Yes, you are right, that's exactly it.

I can't put my finger on it, but it really does also have to do with it looking kind of "ugly". A push jerk is a 'cheater' version of an overhead press, but I find it beautiful to witness which I can't say for the butterfly, and I don't really know why.
 
@stillsearchinggod I'd say read CFs definitions of CrossFit, Fitness, Intensity and Power. It's all Open Source and available to be picked apart.

Doing more work over a shorter period of time increases intensity. Intensity drives adaptation.

Going from elbows locked out to chin above bar is the work. Kipping/butterfly allows for doing it the same work faster and more efficient.

Of course CrossFit does not only do kipping/butterfly pullups. It depends on the stimulus of the workout
 
@the_seraphim I think you missed it. The point of a CrossFit workout with kipping/butterfly pullups isn't to "train" your back. It's to get work done at a fairly high intensity level.

If the purpose is to train the back and other adaptations driven by strict pullups it will be written as Strict Pull Ups Rx.

My CrossFit workout today was
AMRAP 6m
1 rope climb
20 push ups

-Rest 2m-

AMRAP 6m
10 DB bench press
5 STRICT Pullups.

The scale for rope climbs was actually more strict pulling.

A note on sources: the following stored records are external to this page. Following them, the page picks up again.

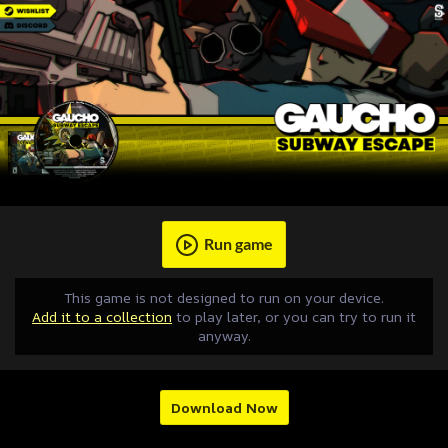
Run game
This game is not designed to run on your device.
Add it to a collection
to play later, or you can try to run it
anyway.
Download Now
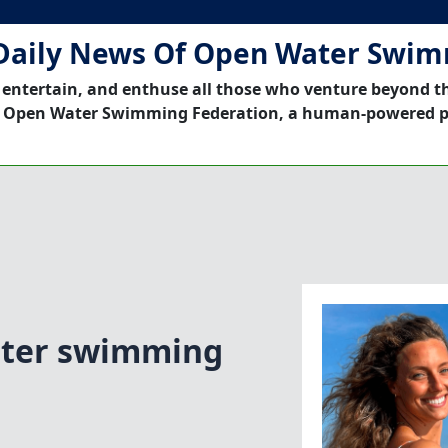
Daily News Of Open Water Swi
 entertain, and enthuse all those who venture beyond t
 Open Water Swimming Federation, a human-powered p
ater swimming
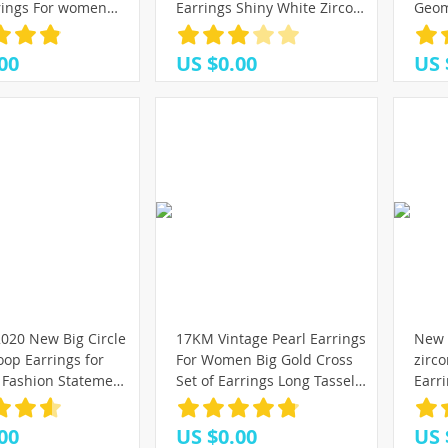
)
7)
78)
rings For women
Earrings Shiny White Zircon
Geom
(25)
etro Drop Earrings
Exquisite Versatile Female
Meta
(25)
(25)
(16)
nd Fashion Jewelry
Earring Fashion Jewelry
Tren
(43)
00
US $0.00
US 
Acce
(23)
(88)
(91)
(16)
(37)
(25)
(37)
(40)
020 New Big Circle
17KM Vintage Pearl Earrings
New 
op Earrings for
For Women Big Gold Cross
zirc
Fashion Statement
Set of Earrings Long Tassel
Earr
Punk Charm
Butterfly Dangle Drop
Earr
Party Jewelry
Earrings 2021 Jewelry
Kore
00
US $0.00
US 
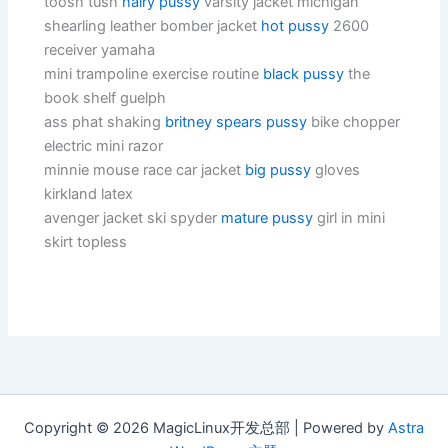
toosh tush
hairy pussy
varsity jacket michigan
shearling leather bomber jacket
hot pussy
2600
receiver yamaha
mini trampoline exercise routine
black pussy
the
book shelf guelph
ass phat shaking
britney spears pussy
bike chopper
electric mini razor
minnie mouse race car jacket
big pussy
gloves
kirkland latex
avenger jacket ski spyder
mature pussy
girl in mini
skirt topless
Copyright © 2026 MagicLinux开发总部 | Powered by
Astra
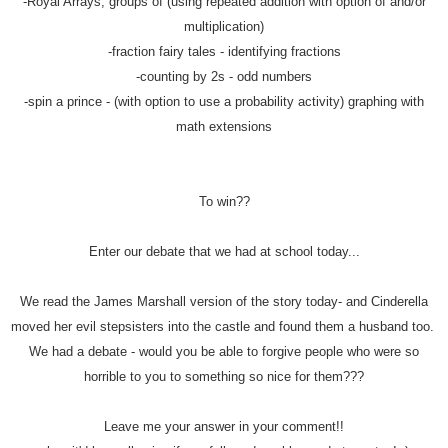
-Royal Arrays, groups of (using repeated addition with option of and/or
multiplication)
-fraction fairy tales - identifying fractions
-counting by 2s - odd numbers
-spin a prince - (with option to use a probability activity) graphing with
math extensions
To win??
Enter our debate that we had at school today...
We read the James Marshall version of the story today- and Cinderella
moved her evil stepsisters into the castle and found them a husband too.
We had a debate - would you be able to forgive people who were so
horrible to you to something so nice for them???
Leave me your answer in your comment!!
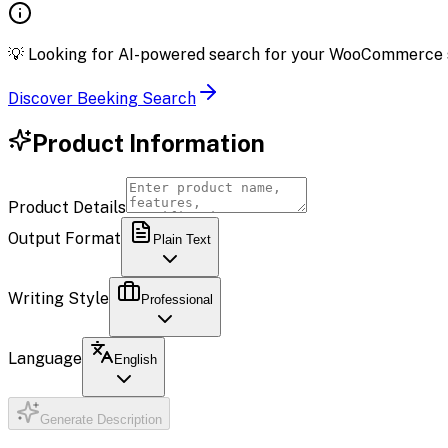
💡
Looking for AI-powered search for your WooCommerce 
Discover Beeking Search
Product Information
Product Details
Output Format
Plain Text
Writing Style
Professional
Language
English
Generate Description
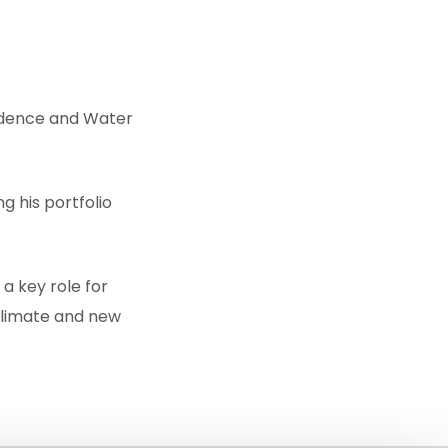
vidence and Water
g his portfolio
 a key role for
climate and new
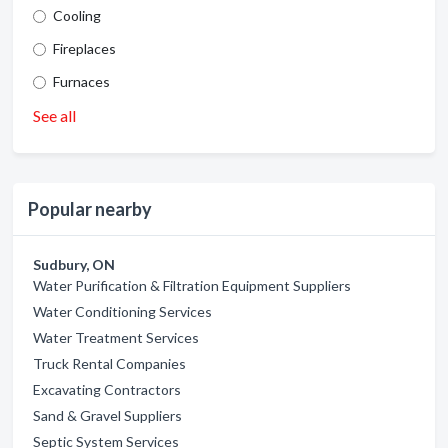
Cooling
Fireplaces
Furnaces
See all
Popular nearby
Sudbury, ON
Water Purification & Filtration Equipment Suppliers
Water Conditioning Services
Water Treatment Services
Truck Rental Companies
Excavating Contractors
Sand & Gravel Suppliers
Septic System Services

If it was written as non-strict pull ups the stimulus would be very different.
 
@richard11 I think the key thing to understanding kipping is to realize that it's just a different movement than the strict version with a different benefit.

A push jerk is a different movement than a strict press, right? We don't say that push jerks suck because you can lift more weight than a strict press. There is an understanding that they focus more on explosive power than on pure strength, and that both power and strength are valauble.

The trouble as a noob (or as someone like me who is not new but who is heavy and really weak at pull ups) is that kipping pullups are not nearly as scalable as a barbell movement b/c they depend on your whole body weight. Therefore, there are a lot of people who cannot perform them safely (like me).